Targeting the integrin beta 1-focal adhesion kinase axis with artemisinin: Biophysical disruption of cell adhesion, migration, and invasion in tongue cancer

Abstract

Tongue cancer is a significant threat to human health due to its propensity to spread throughout the oral cavity and to other regions of the head and neck. The challenges posed by its high invasion, metastasis, and late clinical detection underscore the urgency for effective clinical interventions. In this study, we elucidate the promising anti-cancer properties of artemisinin, an anti-malarial drug, in inhibiting cellular interactions within a tongue cancer cell line. Our findings reveal that artemisinin treatment effectively suppresses phosphorylated focal adhesion kinase and its downstream AKT pathway, thereby enhancing apoptotic processes and inducing cell cycle arrest, consequently impeding cellular proliferation. Moreover, artemisinin treatment induces focal adhesion rearrangement and diminishes the cell's capacity to generate traction stress, consequently restraining cell migration on the matrix, as determined via traction force microscopy. Additionally, a transition from N-cadherin to E-cadherin expression occurs at cellular junctions, lowering intracellular stress, as measured by monolayer stress microscopy. This transition significantly curtails cellular migratory capabilities. Our in vivo studies corroborate these findings, showing a significant reduction in tumor volume following artemisinin treatment. Our study highlights the therapeutic potential of artemisinin use as a novel strategy for tongue cancer treatment, which acts via modulating both intracellular and intercellular interactions.

(Extracted data entries)
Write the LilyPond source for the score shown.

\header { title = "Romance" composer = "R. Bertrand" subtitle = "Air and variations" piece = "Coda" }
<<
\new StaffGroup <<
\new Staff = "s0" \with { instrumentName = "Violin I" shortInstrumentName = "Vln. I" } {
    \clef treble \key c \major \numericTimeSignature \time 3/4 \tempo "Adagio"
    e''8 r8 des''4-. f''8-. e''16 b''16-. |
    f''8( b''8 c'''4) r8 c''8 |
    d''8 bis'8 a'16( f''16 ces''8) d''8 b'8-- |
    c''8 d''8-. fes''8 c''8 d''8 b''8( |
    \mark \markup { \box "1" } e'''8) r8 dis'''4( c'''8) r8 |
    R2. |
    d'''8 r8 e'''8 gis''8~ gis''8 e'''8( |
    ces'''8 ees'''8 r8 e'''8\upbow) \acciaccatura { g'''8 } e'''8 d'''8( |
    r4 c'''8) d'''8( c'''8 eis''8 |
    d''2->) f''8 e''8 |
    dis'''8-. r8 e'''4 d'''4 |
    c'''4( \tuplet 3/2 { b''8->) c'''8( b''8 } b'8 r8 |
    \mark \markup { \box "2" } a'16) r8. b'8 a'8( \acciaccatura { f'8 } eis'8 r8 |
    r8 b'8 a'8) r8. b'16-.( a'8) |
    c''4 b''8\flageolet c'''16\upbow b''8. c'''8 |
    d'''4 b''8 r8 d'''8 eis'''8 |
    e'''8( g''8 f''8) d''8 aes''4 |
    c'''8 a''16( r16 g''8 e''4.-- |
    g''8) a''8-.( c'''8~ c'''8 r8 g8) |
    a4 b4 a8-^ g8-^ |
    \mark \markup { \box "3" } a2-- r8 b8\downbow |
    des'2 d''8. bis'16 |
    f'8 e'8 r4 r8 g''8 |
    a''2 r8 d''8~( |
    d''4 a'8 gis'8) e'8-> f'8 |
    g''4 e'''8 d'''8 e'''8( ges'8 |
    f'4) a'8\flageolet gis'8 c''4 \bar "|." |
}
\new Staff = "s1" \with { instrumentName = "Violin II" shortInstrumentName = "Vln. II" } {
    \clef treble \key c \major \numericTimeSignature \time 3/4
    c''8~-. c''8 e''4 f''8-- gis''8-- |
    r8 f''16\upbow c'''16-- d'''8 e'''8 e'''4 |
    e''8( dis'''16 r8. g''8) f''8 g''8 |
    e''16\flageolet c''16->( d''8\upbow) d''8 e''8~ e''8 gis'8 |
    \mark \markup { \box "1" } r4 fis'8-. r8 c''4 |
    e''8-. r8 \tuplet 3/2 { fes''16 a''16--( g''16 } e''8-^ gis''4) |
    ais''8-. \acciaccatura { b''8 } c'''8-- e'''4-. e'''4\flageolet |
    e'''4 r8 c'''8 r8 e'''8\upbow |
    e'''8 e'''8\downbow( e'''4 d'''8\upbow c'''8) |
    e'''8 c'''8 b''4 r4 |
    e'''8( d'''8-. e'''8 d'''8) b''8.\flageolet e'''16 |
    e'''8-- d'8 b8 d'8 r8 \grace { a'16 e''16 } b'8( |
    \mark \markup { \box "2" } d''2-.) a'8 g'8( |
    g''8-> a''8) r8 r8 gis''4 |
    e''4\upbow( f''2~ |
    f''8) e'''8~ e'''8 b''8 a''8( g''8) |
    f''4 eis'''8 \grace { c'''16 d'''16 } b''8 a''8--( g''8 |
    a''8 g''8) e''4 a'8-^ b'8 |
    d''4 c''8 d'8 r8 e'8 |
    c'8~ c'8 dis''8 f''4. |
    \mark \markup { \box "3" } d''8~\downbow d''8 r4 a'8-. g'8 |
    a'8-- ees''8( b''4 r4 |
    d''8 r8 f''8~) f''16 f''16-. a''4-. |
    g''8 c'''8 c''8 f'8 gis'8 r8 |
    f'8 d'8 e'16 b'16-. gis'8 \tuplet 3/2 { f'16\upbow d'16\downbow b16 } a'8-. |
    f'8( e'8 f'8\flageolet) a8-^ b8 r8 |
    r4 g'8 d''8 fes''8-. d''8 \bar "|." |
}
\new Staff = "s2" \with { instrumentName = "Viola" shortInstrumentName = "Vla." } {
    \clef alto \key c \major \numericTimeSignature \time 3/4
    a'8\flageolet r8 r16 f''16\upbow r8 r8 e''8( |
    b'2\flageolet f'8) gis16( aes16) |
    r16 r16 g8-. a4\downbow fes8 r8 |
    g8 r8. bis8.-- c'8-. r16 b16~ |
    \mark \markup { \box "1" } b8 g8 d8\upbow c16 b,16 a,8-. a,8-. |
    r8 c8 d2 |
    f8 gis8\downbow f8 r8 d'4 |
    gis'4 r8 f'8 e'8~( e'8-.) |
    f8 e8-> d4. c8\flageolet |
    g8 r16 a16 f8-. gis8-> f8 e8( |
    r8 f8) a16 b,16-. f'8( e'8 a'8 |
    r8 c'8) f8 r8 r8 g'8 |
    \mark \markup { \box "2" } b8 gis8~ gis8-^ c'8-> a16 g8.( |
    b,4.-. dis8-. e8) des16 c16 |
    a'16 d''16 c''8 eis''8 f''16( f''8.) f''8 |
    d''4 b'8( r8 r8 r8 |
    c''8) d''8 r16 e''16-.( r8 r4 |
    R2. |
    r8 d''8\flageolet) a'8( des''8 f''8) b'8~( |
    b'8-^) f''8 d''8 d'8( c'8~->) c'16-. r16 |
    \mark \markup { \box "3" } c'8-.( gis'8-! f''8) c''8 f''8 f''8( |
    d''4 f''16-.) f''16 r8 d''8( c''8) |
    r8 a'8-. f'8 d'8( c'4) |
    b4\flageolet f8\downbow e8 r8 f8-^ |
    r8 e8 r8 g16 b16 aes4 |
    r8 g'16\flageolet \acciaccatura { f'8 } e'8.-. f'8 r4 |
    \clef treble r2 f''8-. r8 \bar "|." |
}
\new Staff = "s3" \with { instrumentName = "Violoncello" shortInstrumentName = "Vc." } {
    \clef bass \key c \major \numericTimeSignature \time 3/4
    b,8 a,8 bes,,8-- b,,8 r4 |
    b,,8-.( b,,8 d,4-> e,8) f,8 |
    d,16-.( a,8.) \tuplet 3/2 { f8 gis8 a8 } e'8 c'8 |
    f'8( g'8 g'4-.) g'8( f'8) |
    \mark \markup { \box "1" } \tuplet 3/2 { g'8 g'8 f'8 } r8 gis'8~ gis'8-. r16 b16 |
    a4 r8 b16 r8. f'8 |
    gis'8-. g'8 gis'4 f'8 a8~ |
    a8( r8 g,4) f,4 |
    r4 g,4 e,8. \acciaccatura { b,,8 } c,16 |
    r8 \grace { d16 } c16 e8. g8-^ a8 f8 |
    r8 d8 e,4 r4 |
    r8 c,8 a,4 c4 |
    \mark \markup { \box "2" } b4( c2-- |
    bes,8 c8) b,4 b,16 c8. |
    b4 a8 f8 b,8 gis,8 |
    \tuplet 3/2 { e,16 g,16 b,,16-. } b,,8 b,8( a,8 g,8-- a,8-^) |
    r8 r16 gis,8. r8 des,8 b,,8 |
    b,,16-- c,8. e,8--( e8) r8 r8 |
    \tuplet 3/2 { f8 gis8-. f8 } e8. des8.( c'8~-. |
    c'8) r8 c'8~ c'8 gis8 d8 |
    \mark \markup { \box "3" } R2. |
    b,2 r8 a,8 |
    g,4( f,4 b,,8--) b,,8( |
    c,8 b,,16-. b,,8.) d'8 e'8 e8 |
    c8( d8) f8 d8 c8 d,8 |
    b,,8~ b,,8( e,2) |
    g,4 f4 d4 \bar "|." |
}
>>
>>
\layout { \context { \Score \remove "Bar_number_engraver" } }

Activity: According to the abstract on artemisinin and tongue cancer, which method was used to measure intracellular stress?

Exercise response: Monolayer stress microscopy.